Please keep the images out and set down the data exactly as given.
★ ★ ★ ★ ★ ★ ★
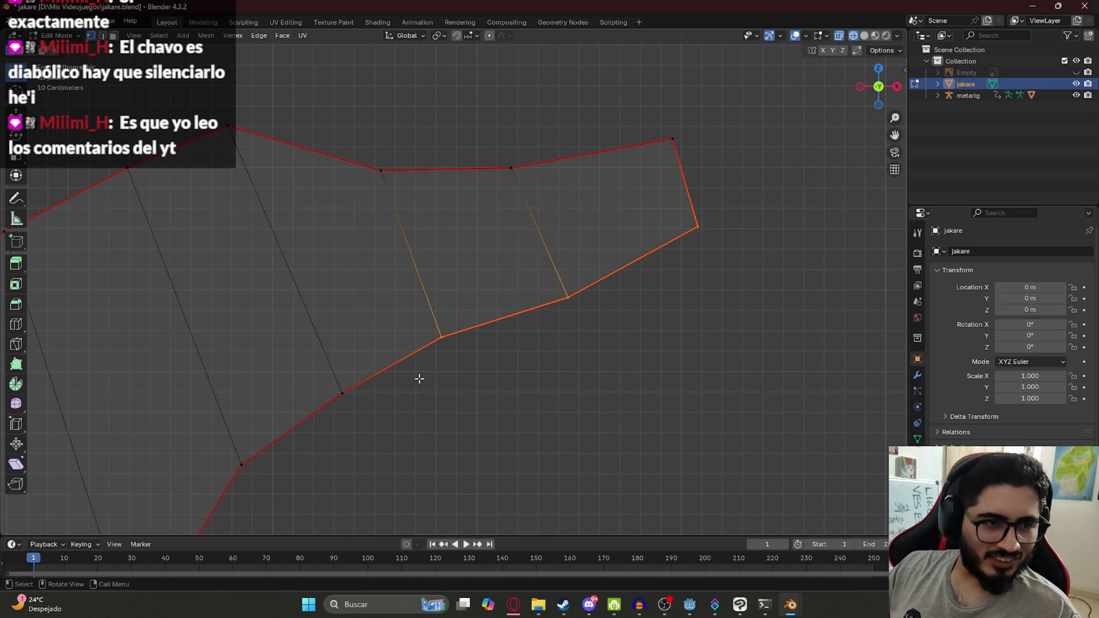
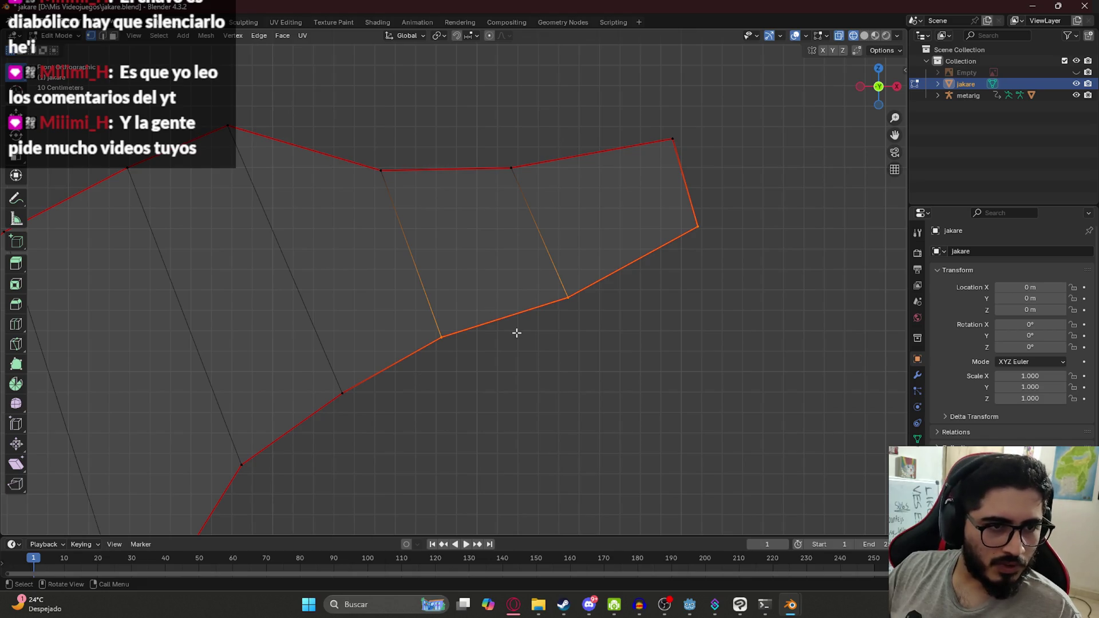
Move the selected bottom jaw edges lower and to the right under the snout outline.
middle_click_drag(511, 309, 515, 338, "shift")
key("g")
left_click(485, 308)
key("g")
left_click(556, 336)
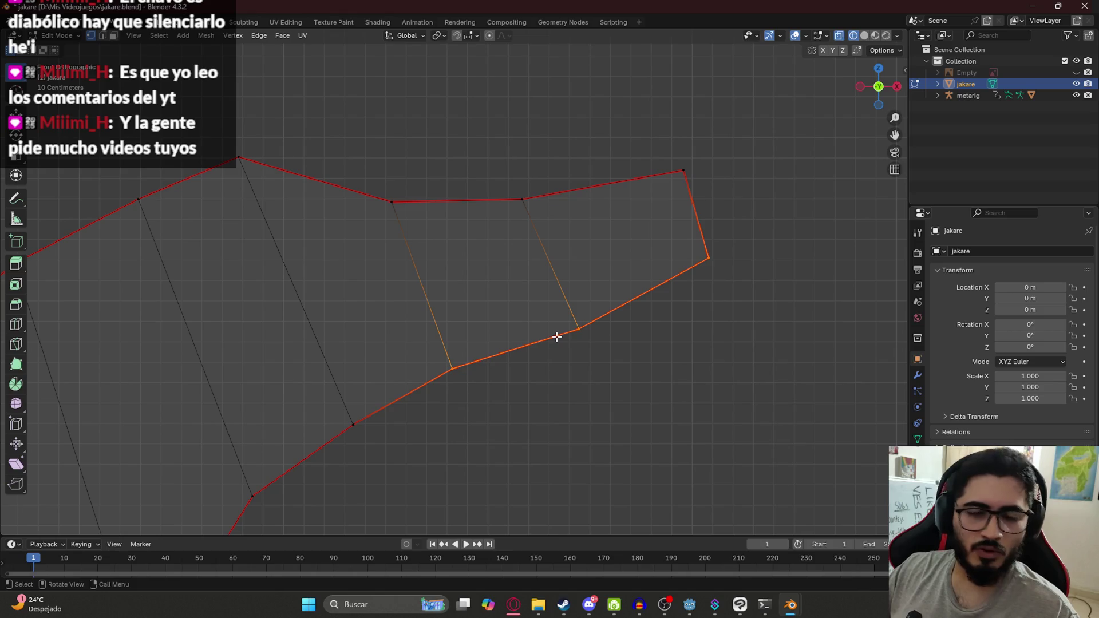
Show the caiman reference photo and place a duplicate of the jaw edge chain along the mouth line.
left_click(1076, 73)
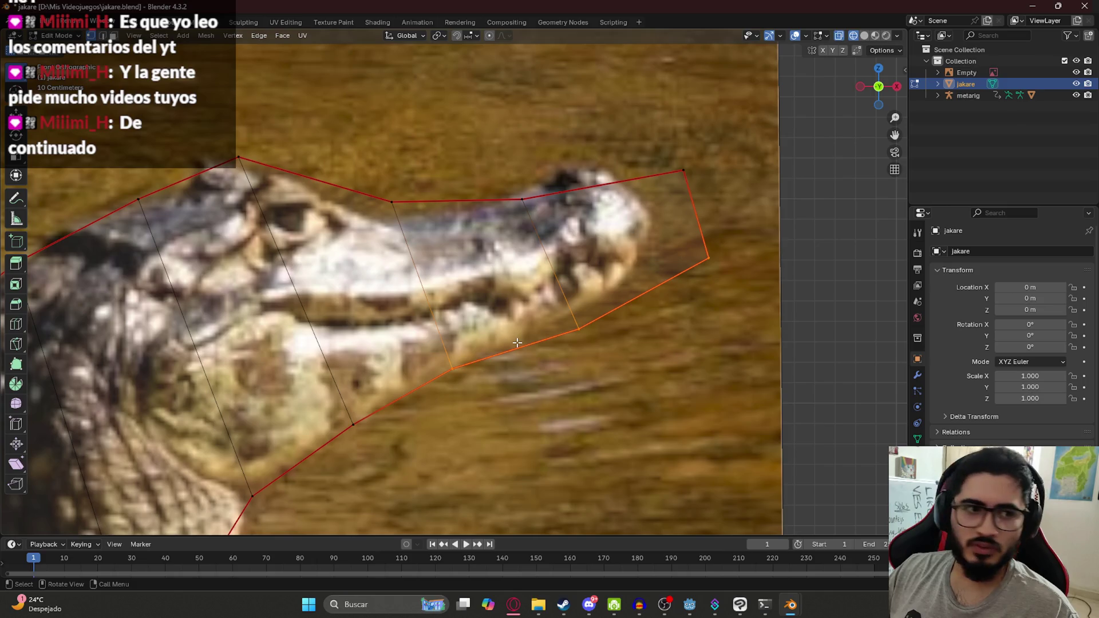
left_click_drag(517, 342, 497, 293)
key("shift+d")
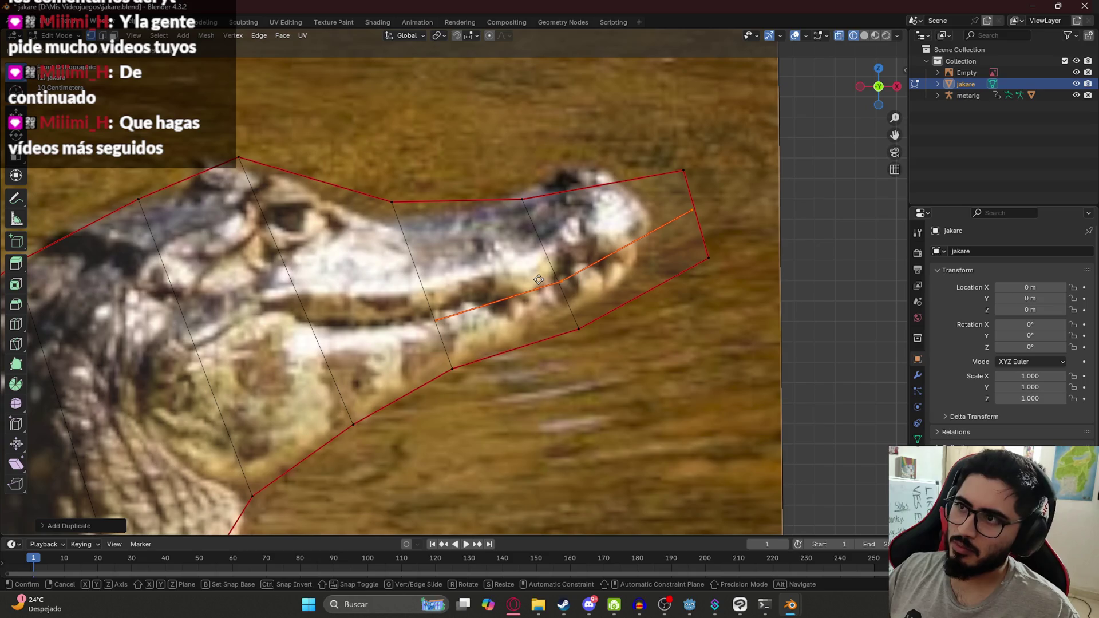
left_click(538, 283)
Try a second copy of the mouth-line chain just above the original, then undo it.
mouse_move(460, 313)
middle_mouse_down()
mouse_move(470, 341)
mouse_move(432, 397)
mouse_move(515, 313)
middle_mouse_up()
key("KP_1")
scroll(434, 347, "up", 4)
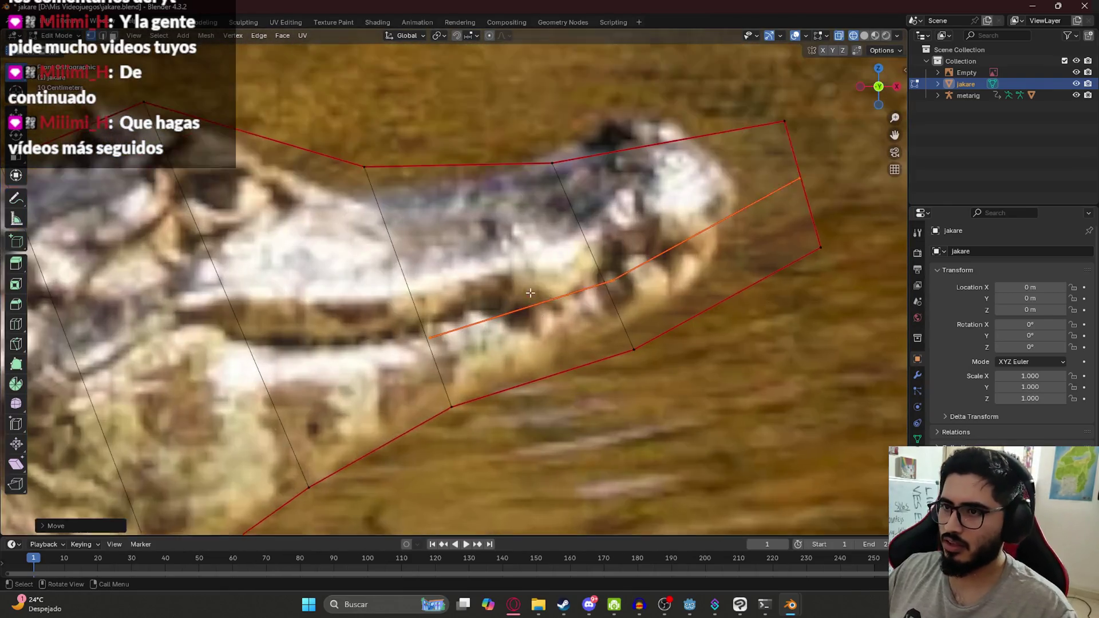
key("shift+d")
★ ★ ★ ★ ★ ★ ★
## Answer box
Move the selected bottom jaw edges lower and to the right under the snout outline.
middle_click_drag(511, 309, 515, 338, "shift")
key("g")
left_click(485, 308)
key("g")
left_click(556, 336)
Show the caiman reference photo and place a duplicate of the jaw edge chain along the mouth line.
left_click(1076, 73)
left_click_drag(517, 342, 497, 293)
key("shift+d")
left_click(538, 283)
Try a second copy of the mouth-line chain just above the original, then undo it.
mouse_move(460, 313)
middle_mouse_down()
mouse_move(470, 341)
mouse_move(432, 397)
mouse_move(515, 313)
middle_mouse_up()
key("KP_1")
scroll(434, 347, "up", 4)
key("shift+d")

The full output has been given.